The Padre shook his head.
"Buck, Buck, this is madness--rank madness," he cried. "To resist the law in the way your hot head dictates is to outlaw yourselves beyond all redemption. You don't understand what you are doing. You don't know to what you are condemning this little Joan. You don't know how surely your methods will condemn me."
But Buck was on fire with rebellion against the injustice of a law which claimed the Padre as its victim. He saw the hideous possibilities following upon his friend's arrest, and was determined to give his life in the service of his defense.
"It's not madness," he declared vehemently. "It's justice, real justice that we should defend our freedom. If you wer' guilty, Padre, it would be dead right to save yourself. It's sure the right of everything to save its life. If you're innocent you sure got still more right. Padre, I tell you they mean to fix you. That woman's got a cinch she ain't lettin' go. She's lived for this time, Joan's told me. She'll raise plumb hell to send you to your death. Padre, just listen to us. It's me an' Joan talkin' now. What I say she says. We can see these things different to you; we're young. You say it's your duty to give up to this woman. We say it's our duty you shan't. If you give up to her you're giving up to devil's mischief, an' that's dead wrong. An' nothin' you can say can show me you got a right to help devil's work. We'll light out of here before they come. Us three. If you stop here, we stop too, an' that's why I got the ammunition. More than that. Ther's others, too, won't see you taken. Ther's fellers with us in the camp--fellers who owe you a heap--like I do."

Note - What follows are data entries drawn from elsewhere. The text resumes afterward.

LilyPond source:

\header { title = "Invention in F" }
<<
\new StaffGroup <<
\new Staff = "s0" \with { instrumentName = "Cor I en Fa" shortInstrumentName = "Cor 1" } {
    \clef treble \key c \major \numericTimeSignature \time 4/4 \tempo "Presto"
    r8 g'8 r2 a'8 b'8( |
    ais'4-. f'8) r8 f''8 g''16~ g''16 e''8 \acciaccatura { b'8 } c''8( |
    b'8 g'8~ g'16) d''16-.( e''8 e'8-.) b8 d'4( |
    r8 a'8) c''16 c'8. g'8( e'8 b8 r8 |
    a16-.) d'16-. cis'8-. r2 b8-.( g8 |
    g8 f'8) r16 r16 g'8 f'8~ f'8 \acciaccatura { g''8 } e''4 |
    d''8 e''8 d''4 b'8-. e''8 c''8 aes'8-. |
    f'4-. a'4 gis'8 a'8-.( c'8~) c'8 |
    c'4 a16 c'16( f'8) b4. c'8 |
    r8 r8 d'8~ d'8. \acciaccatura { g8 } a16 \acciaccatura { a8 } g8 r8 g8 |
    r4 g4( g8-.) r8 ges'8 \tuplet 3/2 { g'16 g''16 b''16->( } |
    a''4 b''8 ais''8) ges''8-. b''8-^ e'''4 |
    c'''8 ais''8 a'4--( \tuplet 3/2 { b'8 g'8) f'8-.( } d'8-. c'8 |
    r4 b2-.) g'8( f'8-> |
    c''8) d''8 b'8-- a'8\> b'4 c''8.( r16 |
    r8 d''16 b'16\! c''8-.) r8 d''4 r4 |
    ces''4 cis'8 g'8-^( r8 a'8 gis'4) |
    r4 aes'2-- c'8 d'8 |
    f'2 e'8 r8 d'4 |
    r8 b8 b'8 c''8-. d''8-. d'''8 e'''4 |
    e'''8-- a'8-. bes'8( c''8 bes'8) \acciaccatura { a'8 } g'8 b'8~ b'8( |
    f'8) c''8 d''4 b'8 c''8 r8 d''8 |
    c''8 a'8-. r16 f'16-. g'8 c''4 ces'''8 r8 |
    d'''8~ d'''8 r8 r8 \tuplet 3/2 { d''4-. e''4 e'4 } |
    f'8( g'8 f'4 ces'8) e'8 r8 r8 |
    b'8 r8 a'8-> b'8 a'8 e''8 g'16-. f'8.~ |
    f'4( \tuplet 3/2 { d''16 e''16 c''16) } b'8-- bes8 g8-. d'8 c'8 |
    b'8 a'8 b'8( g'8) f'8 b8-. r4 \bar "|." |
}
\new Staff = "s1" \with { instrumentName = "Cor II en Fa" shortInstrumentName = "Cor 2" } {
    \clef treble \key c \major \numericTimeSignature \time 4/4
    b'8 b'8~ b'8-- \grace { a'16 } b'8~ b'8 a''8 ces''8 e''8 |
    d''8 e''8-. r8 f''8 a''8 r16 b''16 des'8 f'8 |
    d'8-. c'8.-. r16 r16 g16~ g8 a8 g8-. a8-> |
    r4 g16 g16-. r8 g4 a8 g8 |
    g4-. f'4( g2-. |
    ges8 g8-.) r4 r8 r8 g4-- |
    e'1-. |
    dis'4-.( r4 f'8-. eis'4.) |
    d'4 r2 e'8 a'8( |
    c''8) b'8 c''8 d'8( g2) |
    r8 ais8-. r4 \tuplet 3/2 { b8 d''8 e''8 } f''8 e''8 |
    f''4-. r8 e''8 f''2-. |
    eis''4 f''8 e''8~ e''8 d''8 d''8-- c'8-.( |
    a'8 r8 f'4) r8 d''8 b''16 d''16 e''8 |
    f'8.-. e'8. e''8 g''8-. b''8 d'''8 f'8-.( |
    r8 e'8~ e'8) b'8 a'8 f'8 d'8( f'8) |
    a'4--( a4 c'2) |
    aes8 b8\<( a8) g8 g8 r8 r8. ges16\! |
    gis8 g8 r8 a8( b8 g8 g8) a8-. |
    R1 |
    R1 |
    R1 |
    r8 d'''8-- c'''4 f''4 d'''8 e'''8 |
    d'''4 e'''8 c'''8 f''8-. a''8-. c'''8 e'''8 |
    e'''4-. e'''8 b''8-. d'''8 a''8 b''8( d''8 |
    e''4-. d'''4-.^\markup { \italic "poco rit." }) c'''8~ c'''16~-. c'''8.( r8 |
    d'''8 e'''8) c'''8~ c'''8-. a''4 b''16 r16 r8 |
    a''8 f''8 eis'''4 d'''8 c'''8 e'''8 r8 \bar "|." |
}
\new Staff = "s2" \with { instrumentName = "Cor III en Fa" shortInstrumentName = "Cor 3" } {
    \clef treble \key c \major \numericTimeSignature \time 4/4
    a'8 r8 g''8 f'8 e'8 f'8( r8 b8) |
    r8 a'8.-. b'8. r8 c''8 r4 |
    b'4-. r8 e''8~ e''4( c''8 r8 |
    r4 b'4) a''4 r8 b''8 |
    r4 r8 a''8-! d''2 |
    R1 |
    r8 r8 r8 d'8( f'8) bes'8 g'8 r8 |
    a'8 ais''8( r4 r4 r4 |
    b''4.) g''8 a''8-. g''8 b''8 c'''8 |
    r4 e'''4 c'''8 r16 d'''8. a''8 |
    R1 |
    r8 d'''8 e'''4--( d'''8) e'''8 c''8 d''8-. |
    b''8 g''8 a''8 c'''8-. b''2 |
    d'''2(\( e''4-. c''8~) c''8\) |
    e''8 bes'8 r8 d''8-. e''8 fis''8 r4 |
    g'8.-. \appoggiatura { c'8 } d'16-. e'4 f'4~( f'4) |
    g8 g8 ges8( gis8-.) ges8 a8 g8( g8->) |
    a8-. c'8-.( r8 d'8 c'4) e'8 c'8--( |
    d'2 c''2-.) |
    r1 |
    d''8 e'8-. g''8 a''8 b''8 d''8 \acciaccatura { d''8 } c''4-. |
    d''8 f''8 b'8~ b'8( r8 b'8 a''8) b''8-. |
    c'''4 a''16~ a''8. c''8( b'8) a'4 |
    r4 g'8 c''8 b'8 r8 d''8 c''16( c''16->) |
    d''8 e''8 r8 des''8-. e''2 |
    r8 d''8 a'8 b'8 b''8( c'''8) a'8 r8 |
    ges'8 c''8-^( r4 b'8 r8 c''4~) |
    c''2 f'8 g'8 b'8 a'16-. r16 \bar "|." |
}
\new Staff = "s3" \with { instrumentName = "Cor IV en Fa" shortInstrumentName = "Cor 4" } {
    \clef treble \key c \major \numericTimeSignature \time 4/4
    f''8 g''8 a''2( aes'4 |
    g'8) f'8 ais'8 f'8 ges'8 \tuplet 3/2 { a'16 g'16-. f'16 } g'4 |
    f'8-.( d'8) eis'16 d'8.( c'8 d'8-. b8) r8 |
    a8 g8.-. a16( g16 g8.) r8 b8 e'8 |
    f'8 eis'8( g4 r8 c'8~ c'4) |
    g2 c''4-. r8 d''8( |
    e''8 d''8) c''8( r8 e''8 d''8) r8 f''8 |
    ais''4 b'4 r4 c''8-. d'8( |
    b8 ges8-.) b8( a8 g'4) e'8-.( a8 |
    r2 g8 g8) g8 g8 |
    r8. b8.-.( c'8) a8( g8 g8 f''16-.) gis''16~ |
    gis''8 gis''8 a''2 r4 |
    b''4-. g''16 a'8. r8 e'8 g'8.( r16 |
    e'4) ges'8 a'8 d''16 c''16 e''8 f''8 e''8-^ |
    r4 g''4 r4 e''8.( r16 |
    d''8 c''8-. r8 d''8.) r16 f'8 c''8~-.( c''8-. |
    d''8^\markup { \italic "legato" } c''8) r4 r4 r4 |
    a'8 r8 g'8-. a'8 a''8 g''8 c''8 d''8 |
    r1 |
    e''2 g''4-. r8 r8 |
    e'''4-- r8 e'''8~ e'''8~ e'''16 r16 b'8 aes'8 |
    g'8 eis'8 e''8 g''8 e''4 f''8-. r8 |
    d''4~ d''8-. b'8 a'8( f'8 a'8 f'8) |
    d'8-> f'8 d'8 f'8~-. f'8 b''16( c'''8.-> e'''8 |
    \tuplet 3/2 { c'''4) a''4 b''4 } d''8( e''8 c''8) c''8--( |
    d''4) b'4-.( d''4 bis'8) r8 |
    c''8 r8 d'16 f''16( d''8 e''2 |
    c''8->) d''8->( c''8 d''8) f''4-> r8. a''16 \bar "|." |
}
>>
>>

The Padre watched the steam rising from the kettle with moody eyes. The youngster was tempting him sorely. He knew Buck's determination, his blind loyalty. He felt that herein lay his own real danger. Yes, to bolt again, as he had done that time before, would be an easy way out. But its selfishness was too obvious. He could not do it. To do so would be to drag them in his train of disaster, to blight their lives and leave them under the grinding shadow of the law.
No, it could not be.
"Looked at from the way you look at it, there is right enough in what you say, boy," he said kindly. "But you can't look at civilized life as these mountains teach you to look at things. When the sheriff comes I yield to arrest, and I trust in God to help us all. My mind is made up."